Tâches à réaliser:
a) Pouvez-vous condenser en liste le paragraphe de l'extrait sur le mutualisme qui commence par « La Fédération nationale de la Mutualité Française », sans perdre ses faits essentiels ?
b) Citez sans rien changer la partie de l'extrait sur le mutualisme qui s'ouvre sur les mots contenant « Aujourd’hui, il apparaît » et se clôt sur « cette lente dégringolade. ».
c) Ces affirmations concordent-elles avec l'extrait sur le mutualisme ? Répondez à chacune par oui ou par non, avec les mots décisifs de l'extrait cités exactement.
(i) Les mutuelles et la FNMF sont appelées à disparaître.
(ii) La réforme de la PSC de la fonction publique instaure un opérateur unique avec adhésion obligatoire.
(iii) L'auteur se propose de retracer lui-même l'histoire des causes du déclin.

Extrait cité:
========

Aujourd’hui, il apparaît clairement que le mutualisme « hérité » des XIXème et XXème siècles est en fin de vie.
Le début de l’agonie ne date pas d’hier mais j’ai peu de goût pour les rétrospectives : d’autres que moi, plus anciens dans le mouvement mutualiste, feront utilement l’histoire des causes de cette lente dégringolade.
Pour en revenir à la situation actuelle, deux éléments majeurs peuvent donner le coup de grâce à un corps social très affaibli :
- Le changement dans la protection sociale complémentaire (PSC) de la fonction publique consacrera un opérateur unique avec adhésion obligatoire à des contrats négociés avec l’Etat. Les mutuelles de ce secteur incarnaient encore, pour certaines, des modèles du passé : prééminence du politique, assemblées générales vivantes, parfois houleuses, proximité, engagement, etc. La dissolution de la Mutualité Fonction Publique, l’éparpillement des alliances pour répondre à la réforme de la PSC démontrent si nécessaire que les derniers dinosaures mutualistes sont en voie d’extinction. Pas comme entreprises, mais comme survivants d’une lignée mutualiste de militants engagés.
- La future directive européenne sur la durabilité (dite CSRD) va imposer un référentiel règlementaire extrêmement pesant et normatif sur le terrain de l’engagement environnemental et sociétal. Il va faire disparaître ce qui reste de spécificité à l’engagement mutualiste sous une avalanche de textes, de rapports et de mesures d’impact accessibles à toutes les familles d’acteurs assurantiels dès lors qu’ils seront « gros ».
La Fédération nationale de la Mutualité Française (FNMF) et les mutuelles ne disparaitront pas : elles ne seront que les représentants d’une forme particulière d’exercice du métier d’assureur comme les banques coopératives et mutualistes sont une forme particulière d’exercice du métier de banquier, forme qui ne change rien (ou presque) au secteur de la finance et encore moins à la marche du monde.

========

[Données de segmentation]
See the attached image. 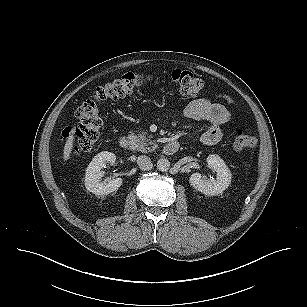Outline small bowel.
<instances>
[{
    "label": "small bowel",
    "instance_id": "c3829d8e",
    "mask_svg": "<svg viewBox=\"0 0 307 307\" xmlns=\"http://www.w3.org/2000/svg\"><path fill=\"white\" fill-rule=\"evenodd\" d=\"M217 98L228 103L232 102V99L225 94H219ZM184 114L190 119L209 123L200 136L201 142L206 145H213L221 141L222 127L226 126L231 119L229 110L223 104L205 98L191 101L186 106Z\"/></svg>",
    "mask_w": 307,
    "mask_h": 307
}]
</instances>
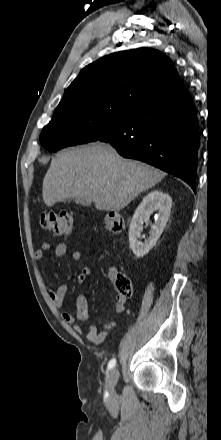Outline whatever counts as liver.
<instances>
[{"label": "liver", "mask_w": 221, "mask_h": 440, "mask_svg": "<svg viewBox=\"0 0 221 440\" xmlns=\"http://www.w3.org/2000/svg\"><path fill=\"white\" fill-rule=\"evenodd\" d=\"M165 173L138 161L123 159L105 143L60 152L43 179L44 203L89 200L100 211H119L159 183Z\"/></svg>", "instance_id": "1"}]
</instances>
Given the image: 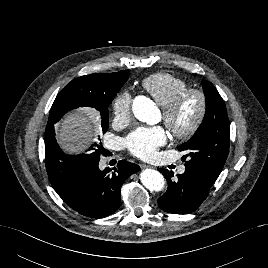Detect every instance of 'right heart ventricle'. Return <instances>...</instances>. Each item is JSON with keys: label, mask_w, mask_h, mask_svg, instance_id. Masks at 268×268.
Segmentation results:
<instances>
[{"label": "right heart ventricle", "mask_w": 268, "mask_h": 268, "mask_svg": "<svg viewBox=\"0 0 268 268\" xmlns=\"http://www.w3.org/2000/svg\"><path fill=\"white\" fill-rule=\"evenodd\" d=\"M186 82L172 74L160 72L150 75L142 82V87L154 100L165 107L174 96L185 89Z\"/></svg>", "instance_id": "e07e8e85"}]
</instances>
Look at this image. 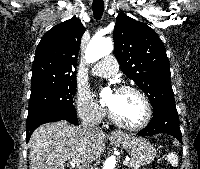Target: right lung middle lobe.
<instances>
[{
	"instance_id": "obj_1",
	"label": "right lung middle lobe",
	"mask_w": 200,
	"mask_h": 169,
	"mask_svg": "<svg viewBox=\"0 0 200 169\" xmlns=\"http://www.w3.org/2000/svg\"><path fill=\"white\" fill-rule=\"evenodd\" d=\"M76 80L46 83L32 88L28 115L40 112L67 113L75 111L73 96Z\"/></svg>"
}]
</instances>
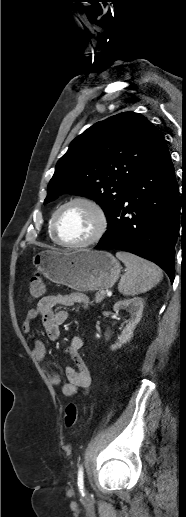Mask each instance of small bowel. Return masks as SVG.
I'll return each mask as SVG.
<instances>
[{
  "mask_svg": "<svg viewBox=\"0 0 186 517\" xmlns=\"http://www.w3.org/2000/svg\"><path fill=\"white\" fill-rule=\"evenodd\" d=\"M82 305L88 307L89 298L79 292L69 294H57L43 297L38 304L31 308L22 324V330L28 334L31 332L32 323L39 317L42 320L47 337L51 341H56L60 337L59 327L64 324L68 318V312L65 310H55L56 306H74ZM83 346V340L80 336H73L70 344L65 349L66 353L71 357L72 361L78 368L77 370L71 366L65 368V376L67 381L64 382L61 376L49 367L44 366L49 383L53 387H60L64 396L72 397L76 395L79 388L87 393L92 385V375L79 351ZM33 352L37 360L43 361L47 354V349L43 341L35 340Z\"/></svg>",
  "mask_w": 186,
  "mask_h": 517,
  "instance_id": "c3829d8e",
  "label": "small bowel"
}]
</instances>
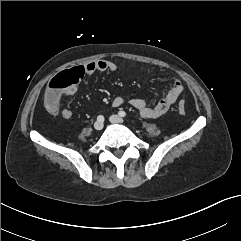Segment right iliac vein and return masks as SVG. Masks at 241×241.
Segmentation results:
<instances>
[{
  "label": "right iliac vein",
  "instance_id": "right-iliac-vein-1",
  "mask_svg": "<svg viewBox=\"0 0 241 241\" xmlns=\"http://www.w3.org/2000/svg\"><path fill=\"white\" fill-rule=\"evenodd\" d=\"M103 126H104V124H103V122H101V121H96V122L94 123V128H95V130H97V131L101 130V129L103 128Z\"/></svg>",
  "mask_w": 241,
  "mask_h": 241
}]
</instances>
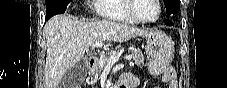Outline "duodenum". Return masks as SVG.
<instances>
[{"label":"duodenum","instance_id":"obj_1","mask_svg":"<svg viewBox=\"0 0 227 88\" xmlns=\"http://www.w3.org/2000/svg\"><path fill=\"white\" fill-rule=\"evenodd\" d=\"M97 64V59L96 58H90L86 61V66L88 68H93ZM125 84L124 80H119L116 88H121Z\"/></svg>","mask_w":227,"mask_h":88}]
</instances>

========

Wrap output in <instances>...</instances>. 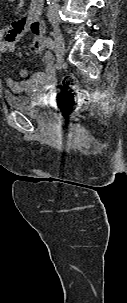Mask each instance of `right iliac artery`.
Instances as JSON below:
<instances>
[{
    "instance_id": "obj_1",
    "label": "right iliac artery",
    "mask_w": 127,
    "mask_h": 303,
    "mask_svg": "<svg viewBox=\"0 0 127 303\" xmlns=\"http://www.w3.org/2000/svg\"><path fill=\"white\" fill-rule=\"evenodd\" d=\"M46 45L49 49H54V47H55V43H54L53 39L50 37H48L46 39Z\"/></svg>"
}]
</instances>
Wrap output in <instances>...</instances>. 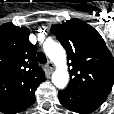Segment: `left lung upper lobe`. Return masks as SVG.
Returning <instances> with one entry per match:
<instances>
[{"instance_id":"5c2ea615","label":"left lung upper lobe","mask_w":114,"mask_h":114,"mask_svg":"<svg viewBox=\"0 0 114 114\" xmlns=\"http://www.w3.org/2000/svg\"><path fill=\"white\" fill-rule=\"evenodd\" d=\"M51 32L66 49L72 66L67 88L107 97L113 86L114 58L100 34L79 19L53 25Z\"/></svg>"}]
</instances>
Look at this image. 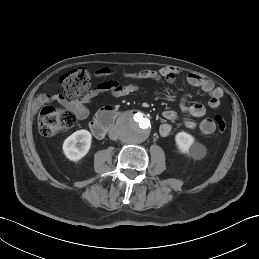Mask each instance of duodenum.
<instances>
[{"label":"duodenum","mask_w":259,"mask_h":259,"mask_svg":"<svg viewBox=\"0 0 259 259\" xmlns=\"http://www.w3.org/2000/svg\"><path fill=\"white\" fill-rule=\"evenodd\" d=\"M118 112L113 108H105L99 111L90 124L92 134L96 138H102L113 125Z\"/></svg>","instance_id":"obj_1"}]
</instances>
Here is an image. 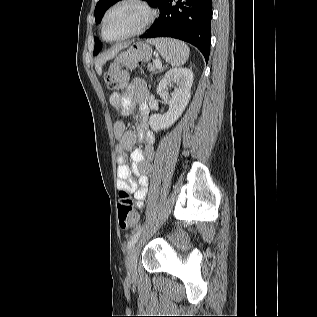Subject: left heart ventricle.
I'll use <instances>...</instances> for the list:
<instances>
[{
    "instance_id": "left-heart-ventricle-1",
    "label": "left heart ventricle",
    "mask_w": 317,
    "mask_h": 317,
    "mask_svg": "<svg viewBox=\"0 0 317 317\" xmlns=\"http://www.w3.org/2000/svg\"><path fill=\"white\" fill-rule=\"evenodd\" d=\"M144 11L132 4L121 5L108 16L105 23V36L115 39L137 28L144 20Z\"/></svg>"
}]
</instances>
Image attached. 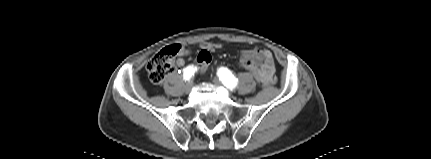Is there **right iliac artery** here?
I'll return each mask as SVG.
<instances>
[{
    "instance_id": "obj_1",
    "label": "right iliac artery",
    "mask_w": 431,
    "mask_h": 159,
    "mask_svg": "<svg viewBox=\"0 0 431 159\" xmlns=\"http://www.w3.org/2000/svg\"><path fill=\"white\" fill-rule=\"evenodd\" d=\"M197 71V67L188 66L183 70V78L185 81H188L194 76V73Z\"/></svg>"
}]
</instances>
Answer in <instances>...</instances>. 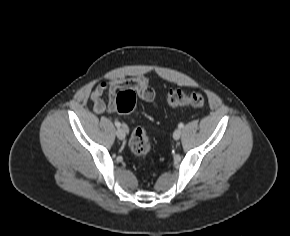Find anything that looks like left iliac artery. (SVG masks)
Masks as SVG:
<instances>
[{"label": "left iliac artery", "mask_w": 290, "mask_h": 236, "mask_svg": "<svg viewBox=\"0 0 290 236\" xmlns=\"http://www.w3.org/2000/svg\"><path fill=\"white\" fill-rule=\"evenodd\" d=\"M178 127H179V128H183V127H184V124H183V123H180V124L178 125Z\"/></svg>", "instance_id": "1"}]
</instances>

========

Exercices corrigés:
a)
- La FNMF et les mutuelles ne disparaîtront pas.
- Elles ne seront plus que les représentants d'une forme particulière d'exercice du métier d'assureur.
- De même, les banques coopératives et mutualistes sont une forme particulière d'exercice du métier de banquier.
- Cette forme ne change rien (ou presque) au secteur de la finance, et encore moins à la marche du monde.

b)
Aujourd’hui, il apparaît clairement que le mutualisme « hérité » des XIXème et XXème siècles est en fin de vie.
Le début de l’agonie ne date pas d’hier mais j’ai peu de goût pour les rétrospectives : d’autres que moi, plus anciens dans le mouvement mutualiste, feront utilement l’histoire des causes de cette lente dégringolade.

c)
(i) Non : « La Fédération nationale de la Mutualité Française (FNMF) et les mutuelles ne disparaitront pas »
(ii) Oui : « consacrera un opérateur unique avec adhésion obligatoire à des contrats négociés avec l’Etat »
(iii) Non : « d’autres que moi, plus anciens dans le mouvement mutualiste, feront utilement l’histoire des causes de cette lente dégringolade »